A good example is when some of your outs come from an overcard Ace. Suppose you have got an A6 and the flop is J95. You have got nine outs for your flush draw and perhaps three outs for your Ace overcard. The Ace is somewhat critical. If one of the other players has a hand like AJ or A9 or A5, then you will just have second-best hand if an Ace falls on the turn. In loose games, many players do play any hand with an Ace in it and you should give an Ace overcard in your hand full credit for outs. This is not much difficulty with the flush draw example, because with a flush draw, you will probably be playing the hand strongly even without the Ace overcard. However, in some situations it is of great significance.

An example is if you have AJ and the flop is KQ5. You have an Ace overcard and a gut-shot straight draw, but if you have more than one or two callers and they are betting aggressively on the flop, then it is possibly a mistake to consider this hand as having seven outs. It is suggested raising three callers if you have seven outs but not with these seven outs. The chances of an Ace making someone either two pair or a straight are too high for you to consider the Ace draw overcard as three outs in this situation. The importance to determining which of your outs are good and it should be counted in evaluating your hand depends on an evaluation of the probable outs of your rivals.

Counting Their Odds

We have discuss the strength of a probable best hand like the top pair or an overpair depends on the collective number of outs that the rivals have, but how do we know how many that is? We of course don't know but we can put a bound on it, a range for the number of outs that depends on the size of the field.

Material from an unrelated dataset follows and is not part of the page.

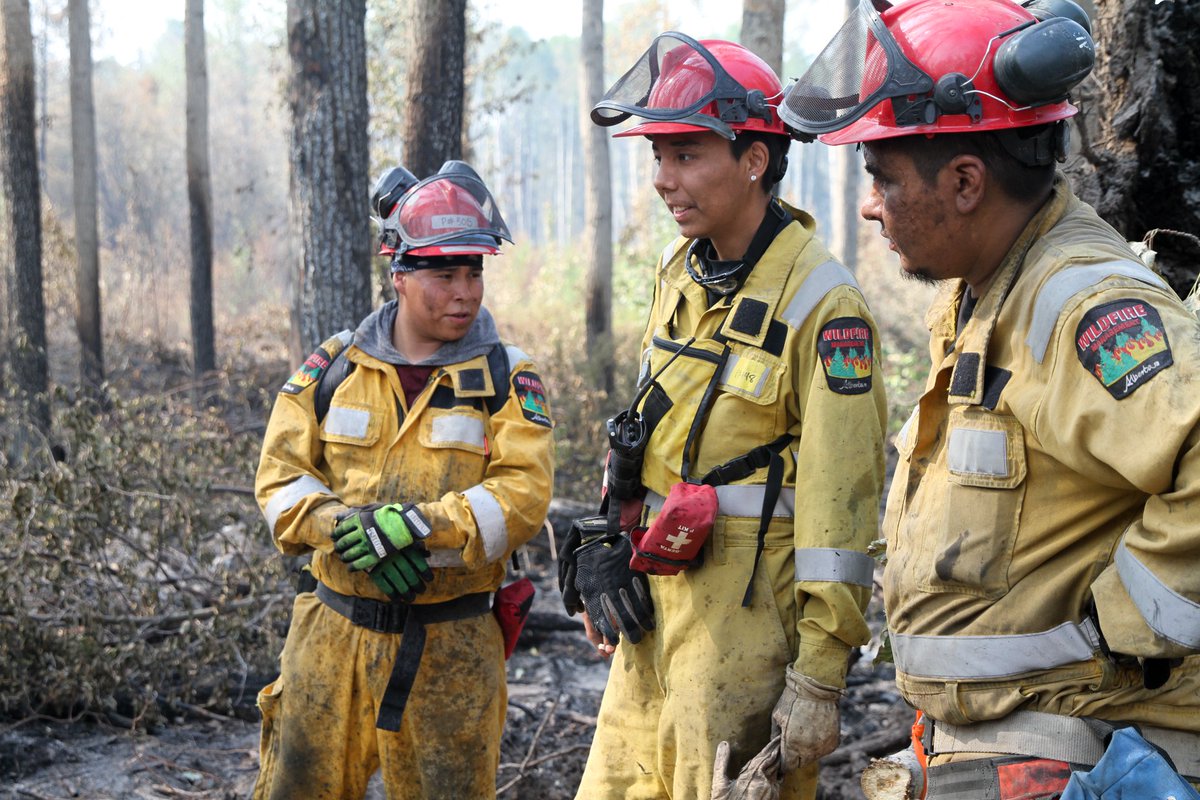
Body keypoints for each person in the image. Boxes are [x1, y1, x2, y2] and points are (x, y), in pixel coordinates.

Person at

For example take a hand that we started with from the perspective of the overpair, the JJ and the flop of 973. If there is only one caller, he could have a hand like J9 or J7, where the number of effective outs is between two and four, or he could have a hand like A7 where his effective number of outs is seven. Other hands are possible like a gut-shot straight draw or a straight draw. A flush draw is of course possible but it is unlikely that a flush draw with two overcards would only call. The range of outs that one caller might have ranged between two and nine, with five the most likely number.

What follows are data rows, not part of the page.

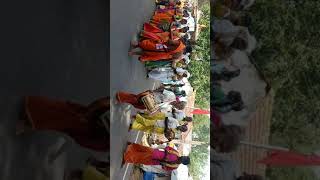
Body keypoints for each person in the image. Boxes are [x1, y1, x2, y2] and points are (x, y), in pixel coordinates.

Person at [17, 96, 109, 152]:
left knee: (64, 123)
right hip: (97, 124)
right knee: (66, 116)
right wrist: (89, 112)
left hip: (99, 134)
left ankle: (31, 118)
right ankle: (30, 112)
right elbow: (105, 102)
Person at [123, 143, 190, 171]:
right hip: (155, 152)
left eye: (182, 159)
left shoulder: (175, 166)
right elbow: (167, 147)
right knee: (142, 149)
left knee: (140, 158)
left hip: (154, 161)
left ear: (182, 162)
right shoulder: (177, 153)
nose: (181, 157)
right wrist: (166, 154)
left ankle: (127, 157)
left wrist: (164, 164)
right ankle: (132, 146)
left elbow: (165, 168)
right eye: (183, 156)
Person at [116, 88, 186, 110]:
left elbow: (158, 108)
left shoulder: (168, 107)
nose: (176, 107)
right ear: (179, 103)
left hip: (150, 104)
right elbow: (162, 89)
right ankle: (121, 96)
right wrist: (152, 91)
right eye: (178, 107)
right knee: (136, 99)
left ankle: (123, 98)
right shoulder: (172, 95)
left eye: (178, 108)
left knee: (137, 105)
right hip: (150, 96)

A second caller would likely add between five and nine outs. It is improbable that you would have two callers whose kicker matches your pair. So the cumulative number of outs with two callers is likely between seven and fifteen. A third caller will possibly add between four or five, which adds up to a range of eleven to twenty. A fourth caller will also add the same, which would again add up to a range of fifteen to twenty-five.

If there is a raise, you can add the possibility of a very strong draw such as flush draws with two overcards, bringing the range to about fifteen to thirty outs with a raise and four rivals and a range of about fifteen to twenty outs with a raise from a single caller.

Even if you know you currently have the best hand, it is just best call if you are raised because of the likelihood that the total number of outs against you is big enough to make you a money underdog to the field. However, until you get the raise you are still a money favorite and should bet this hand. The only thing you should raise with it.

Comparing Outs

Few players find it little difficult in conceptualizing the idea that the hand with a flush draw and two overcards (fifteen outs) is a favorite in heads-up confrontation with the top pair. The fact is that the draw has fifteen cards which can give it a win, but the thirty cards that don't hit the draw are wins for the top pair, so why isn't the top pair hand a 2-1 favorite? This is because there are two cards still to come.

The draw has two chances to hit one of his cards the turn and the river. The top pair also has two chances for the draw to miss, but for the top pair to win, the draw must miss both the times. For the draw to win, the draw only has to hit once.